**Assignment:** Copy out every one of the following rows character for character, with no changes.

Provided records below:

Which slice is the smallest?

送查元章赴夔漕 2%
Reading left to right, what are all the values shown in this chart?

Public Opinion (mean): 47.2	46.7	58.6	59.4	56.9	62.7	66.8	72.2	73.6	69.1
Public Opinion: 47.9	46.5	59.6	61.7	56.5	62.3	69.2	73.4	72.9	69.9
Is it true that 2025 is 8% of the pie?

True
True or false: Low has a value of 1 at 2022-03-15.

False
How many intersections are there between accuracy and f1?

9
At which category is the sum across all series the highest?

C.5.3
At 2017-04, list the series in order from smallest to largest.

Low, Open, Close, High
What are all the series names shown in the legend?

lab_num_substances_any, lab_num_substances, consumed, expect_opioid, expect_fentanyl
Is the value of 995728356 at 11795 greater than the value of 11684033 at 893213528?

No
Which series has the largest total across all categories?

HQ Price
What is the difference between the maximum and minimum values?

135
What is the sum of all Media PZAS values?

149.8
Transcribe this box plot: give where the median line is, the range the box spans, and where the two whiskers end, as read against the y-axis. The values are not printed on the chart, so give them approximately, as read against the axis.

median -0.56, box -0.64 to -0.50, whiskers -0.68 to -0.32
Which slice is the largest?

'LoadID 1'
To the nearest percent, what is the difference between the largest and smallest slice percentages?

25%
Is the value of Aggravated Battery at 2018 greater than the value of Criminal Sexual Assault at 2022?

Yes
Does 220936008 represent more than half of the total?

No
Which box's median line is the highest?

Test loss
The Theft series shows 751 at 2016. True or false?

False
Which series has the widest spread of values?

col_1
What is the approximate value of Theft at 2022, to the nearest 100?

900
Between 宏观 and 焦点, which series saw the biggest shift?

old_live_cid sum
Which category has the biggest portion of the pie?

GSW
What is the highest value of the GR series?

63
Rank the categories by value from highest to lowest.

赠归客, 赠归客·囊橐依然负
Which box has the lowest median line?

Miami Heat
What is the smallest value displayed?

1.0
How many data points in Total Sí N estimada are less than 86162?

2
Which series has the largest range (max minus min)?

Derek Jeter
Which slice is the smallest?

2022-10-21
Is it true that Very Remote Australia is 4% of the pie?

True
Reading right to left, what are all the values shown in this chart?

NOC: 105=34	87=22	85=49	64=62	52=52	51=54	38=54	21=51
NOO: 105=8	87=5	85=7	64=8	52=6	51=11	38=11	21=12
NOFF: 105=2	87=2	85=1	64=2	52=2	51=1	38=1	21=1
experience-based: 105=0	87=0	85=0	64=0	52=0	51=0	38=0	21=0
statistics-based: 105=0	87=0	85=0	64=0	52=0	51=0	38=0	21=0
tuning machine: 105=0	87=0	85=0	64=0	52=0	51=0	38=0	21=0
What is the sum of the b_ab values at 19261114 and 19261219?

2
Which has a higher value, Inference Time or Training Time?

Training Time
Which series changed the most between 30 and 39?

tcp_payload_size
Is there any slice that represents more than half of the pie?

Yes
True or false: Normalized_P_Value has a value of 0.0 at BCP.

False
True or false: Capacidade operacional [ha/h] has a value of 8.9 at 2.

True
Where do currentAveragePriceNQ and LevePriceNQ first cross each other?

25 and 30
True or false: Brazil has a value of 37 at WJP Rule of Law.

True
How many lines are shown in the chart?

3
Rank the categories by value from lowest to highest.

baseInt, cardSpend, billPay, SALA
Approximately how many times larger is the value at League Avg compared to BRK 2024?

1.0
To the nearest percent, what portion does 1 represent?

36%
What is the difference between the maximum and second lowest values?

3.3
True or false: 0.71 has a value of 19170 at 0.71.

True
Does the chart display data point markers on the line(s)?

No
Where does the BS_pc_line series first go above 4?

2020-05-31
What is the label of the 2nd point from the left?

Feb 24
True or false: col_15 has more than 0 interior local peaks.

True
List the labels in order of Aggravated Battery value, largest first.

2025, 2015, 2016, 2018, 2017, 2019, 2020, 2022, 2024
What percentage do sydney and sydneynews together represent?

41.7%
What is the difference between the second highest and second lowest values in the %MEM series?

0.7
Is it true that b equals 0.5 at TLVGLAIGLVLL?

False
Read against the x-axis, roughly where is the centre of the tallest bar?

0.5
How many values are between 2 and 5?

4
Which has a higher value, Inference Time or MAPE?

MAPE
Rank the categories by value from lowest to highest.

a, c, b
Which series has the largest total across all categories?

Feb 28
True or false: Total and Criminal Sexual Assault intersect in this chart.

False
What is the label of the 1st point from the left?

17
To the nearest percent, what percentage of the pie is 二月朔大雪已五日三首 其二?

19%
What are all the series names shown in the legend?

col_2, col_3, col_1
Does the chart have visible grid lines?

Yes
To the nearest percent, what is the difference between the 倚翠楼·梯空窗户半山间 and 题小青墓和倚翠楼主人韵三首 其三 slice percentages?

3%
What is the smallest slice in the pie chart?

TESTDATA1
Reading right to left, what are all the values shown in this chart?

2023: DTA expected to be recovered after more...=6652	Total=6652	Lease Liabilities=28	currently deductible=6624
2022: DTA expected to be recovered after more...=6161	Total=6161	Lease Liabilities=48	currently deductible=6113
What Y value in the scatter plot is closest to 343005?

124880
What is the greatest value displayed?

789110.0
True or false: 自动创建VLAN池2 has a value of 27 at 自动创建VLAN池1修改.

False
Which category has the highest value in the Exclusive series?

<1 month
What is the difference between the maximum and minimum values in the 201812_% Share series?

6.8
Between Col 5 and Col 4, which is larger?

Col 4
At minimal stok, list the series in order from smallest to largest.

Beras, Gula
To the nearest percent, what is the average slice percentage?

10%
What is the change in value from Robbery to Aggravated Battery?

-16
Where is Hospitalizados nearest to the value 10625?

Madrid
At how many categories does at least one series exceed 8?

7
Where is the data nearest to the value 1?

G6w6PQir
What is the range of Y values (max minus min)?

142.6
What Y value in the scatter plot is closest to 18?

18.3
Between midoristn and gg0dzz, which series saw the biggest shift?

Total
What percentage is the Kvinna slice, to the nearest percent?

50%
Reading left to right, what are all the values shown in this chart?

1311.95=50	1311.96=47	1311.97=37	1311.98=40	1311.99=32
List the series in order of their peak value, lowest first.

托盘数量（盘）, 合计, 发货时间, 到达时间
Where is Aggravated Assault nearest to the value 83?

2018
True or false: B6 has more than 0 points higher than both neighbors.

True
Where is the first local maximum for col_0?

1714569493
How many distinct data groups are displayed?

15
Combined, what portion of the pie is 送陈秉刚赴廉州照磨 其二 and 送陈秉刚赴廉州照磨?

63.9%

End of Provided records.

**Finished task:**
Which slice is the smallest?

送查元章赴夔漕 2%
Reading left to right, what are all the values shown in this chart?

Public Opinion (mean): 47.2	46.7	58.6	59.4	56.9	62.7	66.8	72.2	73.6	69.1
Public Opinion: 47.9	46.5	59.6	61.7	56.5	62.3	69.2	73.4	72.9	69.9
Is it true that 2025 is 8% of the pie?

True
True or false: Low has a value of 1 at 2022-03-15.

False
How many intersections are there between accuracy and f1?

9
At which category is the sum across all series the highest?

C.5.3
At 2017-04, list the series in order from smallest to largest.

Low, Open, Close, High
What are all the series names shown in the legend?

lab_num_substances_any, lab_num_substances, consumed, expect_opioid, expect_fentanyl
Is the value of 995728356 at 11795 greater than the value of 11684033 at 893213528?

No
Which series has the largest total across all categories?

HQ Price
What is the difference between the maximum and minimum values?

135
What is the sum of all Media PZAS values?

149.8
Transcribe this box plot: give where the median line is, the range the box spans, and where the two whiskers end, as read against the y-axis. The values are not printed on the chart, so give them approximately, as read against the axis.

median -0.56, box -0.64 to -0.50, whiskers -0.68 to -0.32
Which slice is the largest?

'LoadID 1'
To the nearest percent, what is the difference between the largest and smallest slice percentages?

25%
Is the value of Aggravated Battery at 2018 greater than the value of Criminal Sexual Assault at 2022?

Yes
Does 220936008 represent more than half of the total?

No
Which box's median line is the highest?

Test loss
The Theft series shows 751 at 2016. True or false?

False
Which series has the widest spread of values?

col_1
What is the approximate value of Theft at 2022, to the nearest 100?

900
Between 宏观 and 焦点, which series saw the biggest shift?

old_live_cid sum
Which category has the biggest portion of the pie?

GSW
What is the highest value of the GR series?

63
Rank the categories by value from highest to lowest.

赠归客, 赠归客·囊橐依然负
Which box has the lowest median line?

Miami Heat
What is the smallest value displayed?

1.0
How many data points in Total Sí N estimada are less than 86162?

2
Which series has the largest range (max minus min)?

Derek Jeter
Which slice is the smallest?

2022-10-21
Is it true that Very Remote Australia is 4% of the pie?

True
Reading right to left, what are all the values shown in this chart?

NOC: 105=34	87=22	85=49	64=62	52=52	51=54	38=54	21=51
NOO: 105=8	87=5	85=7	64=8	52=6	51=11	38=11	21=12
NOFF: 105=2	87=2	85=1	64=2	52=2	51=1	38=1	21=1
experience-based: 105=0	87=0	85=0	64=0	52=0	51=0	38=0	21=0
statistics-based: 105=0	87=0	85=0	64=0	52=0	51=0	38=0	21=0
tuning machine: 105=0	87=0	85=0	64=0	52=0	51=0	38=0	21=0
What is the sum of the b_ab values at 19261114 and 19261219?

2
Which has a higher value, Inference Time or Training Time?

Training Time
Which series changed the most between 30 and 39?

tcp_payload_size
Is there any slice that represents more than half of the pie?

Yes
True or false: Normalized_P_Value has a value of 0.0 at BCP.

False
True or false: Capacidade operacional [ha/h] has a value of 8.9 at 2.

True
Where do currentAveragePriceNQ and LevePriceNQ first cross each other?

25 and 30
True or false: Brazil has a value of 37 at WJP Rule of Law.

True
How many lines are shown in the chart?

3
Rank the categories by value from lowest to highest.

baseInt, cardSpend, billPay, SALA
Approximately how many times larger is the value at League Avg compared to BRK 2024?

1.0
To the nearest percent, what portion does 1 represent?

36%
What is the difference between the maximum and second lowest values?

3.3
True or false: 0.71 has a value of 19170 at 0.71.

True
Does the chart display data point markers on the line(s)?

No
Where does the BS_pc_line series first go above 4?

2020-05-31
What is the label of the 2nd point from the left?

Feb 24
True or false: col_15 has more than 0 interior local peaks.

True
List the labels in order of Aggravated Battery value, largest first.

2025, 2015, 2016, 2018, 2017, 2019, 2020, 2022, 2024
What percentage do sydney and sydneynews together represent?

41.7%
What is the difference between the second highest and second lowest values in the %MEM series?

0.7
Is it true that b equals 0.5 at TLVGLAIGLVLL?

False
Read against the x-axis, roughly where is the centre of the tallest bar?

0.5
How many values are between 2 and 5?

4
Which has a higher value, Inference Time or MAPE?

MAPE
Rank the categories by value from lowest to highest.

a, c, b
Which series has the largest total across all categories?

Feb 28
True or false: Total and Criminal Sexual Assault intersect in this chart.

False
What is the label of the 1st point from the left?

17
To the nearest percent, what percentage of the pie is 二月朔大雪已五日三首 其二?

19%
What are all the series names shown in the legend?

col_2, col_3, col_1
Does the chart have visible grid lines?

Yes
To the nearest percent, what is the difference between the 倚翠楼·梯空窗户半山间 and 题小青墓和倚翠楼主人韵三首 其三 slice percentages?

3%
What is the smallest slice in the pie chart?

TESTDATA1
Reading right to left, what are all the values shown in this chart?

2023: DTA expected to be recovered after more...=6652	Total=6652	Lease Liabilities=28	currently deductible=6624
2022: DTA expected to be recovered after more...=6161	Total=6161	Lease Liabilities=48	currently deductible=6113
What Y value in the scatter plot is closest to 343005?

124880
What is the greatest value displayed?

789110.0
True or false: 自动创建VLAN池2 has a value of 27 at 自动创建VLAN池1修改.

False
Which category has the highest value in the Exclusive series?

<1 month
What is the difference between the maximum and minimum values in the 201812_% Share series?

6.8
Between Col 5 and Col 4, which is larger?

Col 4
At minimal stok, list the series in order from smallest to largest.

Beras, Gula
To the nearest percent, what is the average slice percentage?

10%
What is the change in value from Robbery to Aggravated Battery?

-16
Where is Hospitalizados nearest to the value 10625?

Madrid
At how many categories does at least one series exceed 8?

7
Where is the data nearest to the value 1?

G6w6PQir
What is the range of Y values (max minus min)?

142.6
What Y value in the scatter plot is closest to 18?

18.3
Between midoristn and gg0dzz, which series saw the biggest shift?

Total
What percentage is the Kvinna slice, to the nearest percent?

50%
Reading left to right, what are all the values shown in this chart?

1311.95=50	1311.96=47	1311.97=37	1311.98=40	1311.99=32
List the series in order of their peak value, lowest first.

托盘数量（盘）, 合计, 发货时间, 到达时间
Where is Aggravated Assault nearest to the value 83?

2018
True or false: B6 has more than 0 points higher than both neighbors.

True
Where is the first local maximum for col_0?

1714569493
How many distinct data groups are displayed?

15
Combined, what portion of the pie is 送陈秉刚赴廉州照磨 其二 and 送陈秉刚赴廉州照磨?

63.9%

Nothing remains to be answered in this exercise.